Para avançar, os pesquisadores observam como o bóson de Higgs se transforma após sua criação, especialmente quando decai em quarks. Recentemente, em um seminário no CERN, a colaboração CMS apresentou uma análise inédita: eles buscaram detectar eventos em que um bóson de Higgs é produzido com dois quarks top e depois decai em dois quarks charm. Para isso, utilizaram ferramentas de inteligência artificial de última geração.
Detectar esse tipo de evento não é simples. Os quarks, logo após sua criação, se transformam em jatos de partículas chamados "jets", que são muito parecidos entre si. Diferenciar um jet originado de um quark charm daqueles produzidos por outros quarks é extremamente difícil. Métodos convencionais não são suficientes. Por isso, foi necessário inovar.
"Repensamos completamente nossa forma de analisar esses dados", explica Sebastian Wuchterl, pesquisador do CERN. "Como os quarks charm são ainda mais discretos que os quarks bottom, usamos algoritmos de aprendizado de máquina de última geração para isolar seus traços entre outros eventos."
Os físicos utilizaram dois tipos de algoritmos. O primeiro, uma rede neural gráfica, ajuda a identificar os famosos jets dos quarks c. O segundo, um transformador (similar ao usado pelo ChatGPT, mas aqui para classificar eventos), auxilia a distinguir os sinais de decaimento do Higgs do ruído de fundo. Essas ferramentas foram treinadas com centenas de milhões de dados simulados para serem o mais precisas possível.

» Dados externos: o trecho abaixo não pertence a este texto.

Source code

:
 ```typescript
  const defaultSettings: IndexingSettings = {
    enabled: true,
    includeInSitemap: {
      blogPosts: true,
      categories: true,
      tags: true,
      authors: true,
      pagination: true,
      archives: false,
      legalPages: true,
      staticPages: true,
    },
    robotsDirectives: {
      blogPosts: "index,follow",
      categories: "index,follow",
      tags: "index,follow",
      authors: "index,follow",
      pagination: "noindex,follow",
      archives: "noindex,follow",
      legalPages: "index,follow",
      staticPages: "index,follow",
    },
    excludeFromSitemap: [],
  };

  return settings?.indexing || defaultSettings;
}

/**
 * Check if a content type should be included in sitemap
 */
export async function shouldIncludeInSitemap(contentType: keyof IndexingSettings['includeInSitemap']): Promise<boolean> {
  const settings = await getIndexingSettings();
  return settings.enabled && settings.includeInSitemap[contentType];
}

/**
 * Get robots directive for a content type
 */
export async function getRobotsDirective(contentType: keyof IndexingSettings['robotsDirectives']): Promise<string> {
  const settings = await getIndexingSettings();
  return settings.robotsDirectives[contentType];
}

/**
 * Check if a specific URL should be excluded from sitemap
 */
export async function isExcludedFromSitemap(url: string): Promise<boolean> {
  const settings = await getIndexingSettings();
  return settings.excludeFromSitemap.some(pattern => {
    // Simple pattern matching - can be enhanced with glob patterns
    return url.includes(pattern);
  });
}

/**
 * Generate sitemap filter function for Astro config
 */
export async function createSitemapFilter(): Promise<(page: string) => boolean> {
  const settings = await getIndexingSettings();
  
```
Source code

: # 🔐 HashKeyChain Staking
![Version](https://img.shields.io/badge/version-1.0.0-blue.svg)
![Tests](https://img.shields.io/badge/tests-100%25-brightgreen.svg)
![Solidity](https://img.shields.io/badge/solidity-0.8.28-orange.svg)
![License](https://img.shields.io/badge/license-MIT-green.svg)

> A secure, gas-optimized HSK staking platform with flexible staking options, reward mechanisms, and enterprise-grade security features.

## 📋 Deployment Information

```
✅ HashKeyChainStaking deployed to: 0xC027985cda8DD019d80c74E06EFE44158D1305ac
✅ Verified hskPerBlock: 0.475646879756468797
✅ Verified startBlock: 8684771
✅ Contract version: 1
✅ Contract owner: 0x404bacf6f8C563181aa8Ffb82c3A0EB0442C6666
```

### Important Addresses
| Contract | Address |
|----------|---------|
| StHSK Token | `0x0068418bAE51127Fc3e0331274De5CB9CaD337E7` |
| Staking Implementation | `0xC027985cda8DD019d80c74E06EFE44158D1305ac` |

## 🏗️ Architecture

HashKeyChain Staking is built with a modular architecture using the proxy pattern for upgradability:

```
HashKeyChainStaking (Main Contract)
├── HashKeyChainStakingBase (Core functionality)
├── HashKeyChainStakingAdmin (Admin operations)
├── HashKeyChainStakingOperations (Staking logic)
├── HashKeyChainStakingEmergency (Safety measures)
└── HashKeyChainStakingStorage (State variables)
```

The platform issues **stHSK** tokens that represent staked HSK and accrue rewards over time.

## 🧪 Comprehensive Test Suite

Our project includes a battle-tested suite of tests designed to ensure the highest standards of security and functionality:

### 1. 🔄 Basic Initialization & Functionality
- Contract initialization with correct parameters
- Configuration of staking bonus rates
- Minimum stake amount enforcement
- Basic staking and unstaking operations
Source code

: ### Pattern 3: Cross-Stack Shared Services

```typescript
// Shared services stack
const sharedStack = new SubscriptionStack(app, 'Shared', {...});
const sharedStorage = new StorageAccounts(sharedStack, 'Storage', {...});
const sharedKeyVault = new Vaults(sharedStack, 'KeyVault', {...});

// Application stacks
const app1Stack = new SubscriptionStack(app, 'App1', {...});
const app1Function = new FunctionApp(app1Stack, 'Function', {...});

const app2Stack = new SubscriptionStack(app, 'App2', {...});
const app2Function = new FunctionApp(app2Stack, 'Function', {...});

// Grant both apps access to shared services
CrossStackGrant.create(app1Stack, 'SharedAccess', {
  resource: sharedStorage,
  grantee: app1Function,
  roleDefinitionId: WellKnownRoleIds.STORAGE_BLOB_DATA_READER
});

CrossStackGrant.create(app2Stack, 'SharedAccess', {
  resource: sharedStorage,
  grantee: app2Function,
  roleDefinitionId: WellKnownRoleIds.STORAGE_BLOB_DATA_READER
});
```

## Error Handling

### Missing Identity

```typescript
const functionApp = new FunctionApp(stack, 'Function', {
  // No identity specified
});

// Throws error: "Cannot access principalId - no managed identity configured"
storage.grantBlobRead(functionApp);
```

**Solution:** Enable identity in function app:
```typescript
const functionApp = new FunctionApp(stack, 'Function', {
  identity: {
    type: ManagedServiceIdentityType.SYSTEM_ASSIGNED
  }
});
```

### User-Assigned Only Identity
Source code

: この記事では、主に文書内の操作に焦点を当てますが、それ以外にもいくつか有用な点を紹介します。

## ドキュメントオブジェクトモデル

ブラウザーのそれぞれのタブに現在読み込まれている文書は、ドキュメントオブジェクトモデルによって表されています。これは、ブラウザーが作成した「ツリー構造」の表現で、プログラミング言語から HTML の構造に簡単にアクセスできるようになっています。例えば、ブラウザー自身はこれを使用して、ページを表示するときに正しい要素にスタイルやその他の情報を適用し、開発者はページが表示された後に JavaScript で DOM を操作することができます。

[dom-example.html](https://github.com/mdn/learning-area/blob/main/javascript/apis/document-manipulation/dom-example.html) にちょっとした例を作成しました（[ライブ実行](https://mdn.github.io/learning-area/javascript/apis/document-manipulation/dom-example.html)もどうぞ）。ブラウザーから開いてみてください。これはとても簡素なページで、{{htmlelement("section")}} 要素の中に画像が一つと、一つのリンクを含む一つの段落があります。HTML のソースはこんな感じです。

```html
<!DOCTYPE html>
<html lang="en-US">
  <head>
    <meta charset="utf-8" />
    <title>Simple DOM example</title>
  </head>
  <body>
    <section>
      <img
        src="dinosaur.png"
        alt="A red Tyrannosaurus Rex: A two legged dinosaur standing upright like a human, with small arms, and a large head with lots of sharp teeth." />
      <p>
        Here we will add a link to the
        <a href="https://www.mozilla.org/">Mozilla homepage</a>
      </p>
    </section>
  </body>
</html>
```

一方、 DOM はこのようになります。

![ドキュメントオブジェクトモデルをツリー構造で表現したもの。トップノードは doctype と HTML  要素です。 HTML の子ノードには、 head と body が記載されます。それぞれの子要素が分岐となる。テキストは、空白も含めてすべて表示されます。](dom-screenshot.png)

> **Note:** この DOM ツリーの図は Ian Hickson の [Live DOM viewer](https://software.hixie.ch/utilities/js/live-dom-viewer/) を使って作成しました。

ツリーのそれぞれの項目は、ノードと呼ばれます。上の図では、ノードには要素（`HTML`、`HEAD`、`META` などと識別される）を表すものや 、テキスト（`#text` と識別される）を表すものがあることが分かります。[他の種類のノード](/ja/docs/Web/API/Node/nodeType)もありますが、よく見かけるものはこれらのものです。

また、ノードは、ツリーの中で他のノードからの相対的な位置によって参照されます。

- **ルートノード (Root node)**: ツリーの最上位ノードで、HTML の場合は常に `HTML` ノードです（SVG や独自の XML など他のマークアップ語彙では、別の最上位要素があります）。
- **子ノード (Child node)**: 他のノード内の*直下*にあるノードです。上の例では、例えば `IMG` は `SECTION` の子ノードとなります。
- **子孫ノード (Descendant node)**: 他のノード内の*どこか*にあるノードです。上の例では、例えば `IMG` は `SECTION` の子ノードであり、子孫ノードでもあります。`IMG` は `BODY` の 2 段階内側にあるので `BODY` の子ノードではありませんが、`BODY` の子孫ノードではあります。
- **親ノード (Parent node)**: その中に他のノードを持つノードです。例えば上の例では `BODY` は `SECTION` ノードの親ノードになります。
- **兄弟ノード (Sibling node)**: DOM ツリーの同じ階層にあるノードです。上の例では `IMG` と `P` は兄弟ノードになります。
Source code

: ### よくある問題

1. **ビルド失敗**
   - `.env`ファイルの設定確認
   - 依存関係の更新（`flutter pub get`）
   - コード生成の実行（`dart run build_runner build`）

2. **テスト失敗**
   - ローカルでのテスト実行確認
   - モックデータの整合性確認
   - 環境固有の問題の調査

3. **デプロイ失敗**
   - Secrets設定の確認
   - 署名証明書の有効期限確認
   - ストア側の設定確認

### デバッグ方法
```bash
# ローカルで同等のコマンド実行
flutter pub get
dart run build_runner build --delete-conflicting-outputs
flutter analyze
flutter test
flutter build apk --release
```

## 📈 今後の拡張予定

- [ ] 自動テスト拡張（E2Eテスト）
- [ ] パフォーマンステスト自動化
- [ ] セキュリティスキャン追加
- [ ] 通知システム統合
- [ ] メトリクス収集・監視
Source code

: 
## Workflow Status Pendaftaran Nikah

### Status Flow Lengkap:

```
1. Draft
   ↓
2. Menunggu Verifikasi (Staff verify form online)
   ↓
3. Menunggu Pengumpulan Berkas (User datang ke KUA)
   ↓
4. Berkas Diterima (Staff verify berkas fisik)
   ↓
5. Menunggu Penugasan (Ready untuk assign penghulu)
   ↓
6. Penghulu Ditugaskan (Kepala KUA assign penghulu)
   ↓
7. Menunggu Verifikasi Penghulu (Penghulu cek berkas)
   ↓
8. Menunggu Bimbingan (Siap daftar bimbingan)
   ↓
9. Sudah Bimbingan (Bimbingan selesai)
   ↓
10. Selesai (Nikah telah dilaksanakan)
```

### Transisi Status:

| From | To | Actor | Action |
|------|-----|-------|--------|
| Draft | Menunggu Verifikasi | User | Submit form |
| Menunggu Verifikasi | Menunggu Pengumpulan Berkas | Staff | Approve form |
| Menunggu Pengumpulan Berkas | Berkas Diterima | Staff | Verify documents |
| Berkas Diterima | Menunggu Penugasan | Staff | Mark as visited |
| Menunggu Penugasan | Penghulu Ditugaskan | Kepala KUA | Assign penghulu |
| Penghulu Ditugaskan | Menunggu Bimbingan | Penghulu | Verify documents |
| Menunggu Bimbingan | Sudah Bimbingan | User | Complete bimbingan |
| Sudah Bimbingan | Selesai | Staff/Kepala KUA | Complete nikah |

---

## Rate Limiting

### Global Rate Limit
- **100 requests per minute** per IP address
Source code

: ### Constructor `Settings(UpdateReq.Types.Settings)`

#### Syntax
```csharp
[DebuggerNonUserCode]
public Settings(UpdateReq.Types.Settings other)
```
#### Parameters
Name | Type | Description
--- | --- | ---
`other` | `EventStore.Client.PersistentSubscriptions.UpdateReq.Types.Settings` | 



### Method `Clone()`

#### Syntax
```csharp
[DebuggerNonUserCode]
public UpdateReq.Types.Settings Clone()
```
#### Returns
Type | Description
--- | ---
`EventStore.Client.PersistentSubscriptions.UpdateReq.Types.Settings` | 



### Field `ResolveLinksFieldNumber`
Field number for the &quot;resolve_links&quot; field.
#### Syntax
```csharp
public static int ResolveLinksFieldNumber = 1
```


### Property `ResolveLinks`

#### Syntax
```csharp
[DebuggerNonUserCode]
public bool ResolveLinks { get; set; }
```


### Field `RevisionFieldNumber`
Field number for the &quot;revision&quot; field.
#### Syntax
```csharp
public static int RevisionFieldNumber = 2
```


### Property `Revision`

Graças aos dados coletados entre 2016 e 2018, combinados com análises anteriores, a equipe CMS conseguiu estabelecer os limites mais rigorosos já obtidos sobre como o bóson de Higgs poderia interagir com o quark charm. Em resumo, reduziram a incerteza em 35% em relação a resultados anteriores – um progresso significativo para testar as previsões da teoria atual.
"É um avanço importante", afirma Jan van der Linden, pesquisador da Universidade de Ghent. "Com mais dados nos próximos anos e ferramentas ainda melhores, poderemos finalmente observar diretamente essa interação entre o Higgs e os quarks charm – algo que parecia impossível há pouco tempo."
À medida que o LHC continua seus experimentos, as melhorias na identificação dos quarks c e na classificação de eventos abrirão caminho para futuras descobertas. O CMS, assim como o ATLAS – outro grande experimento do LHC –, pode em breve confirmar que o bóson de Higgs decai mesmo em quarks charm. Isso representaria um novo passo para entender completamente como todas as partículas de matéria adquirem massa, além de testar mais profundamente um modelo teórico de 50 anos.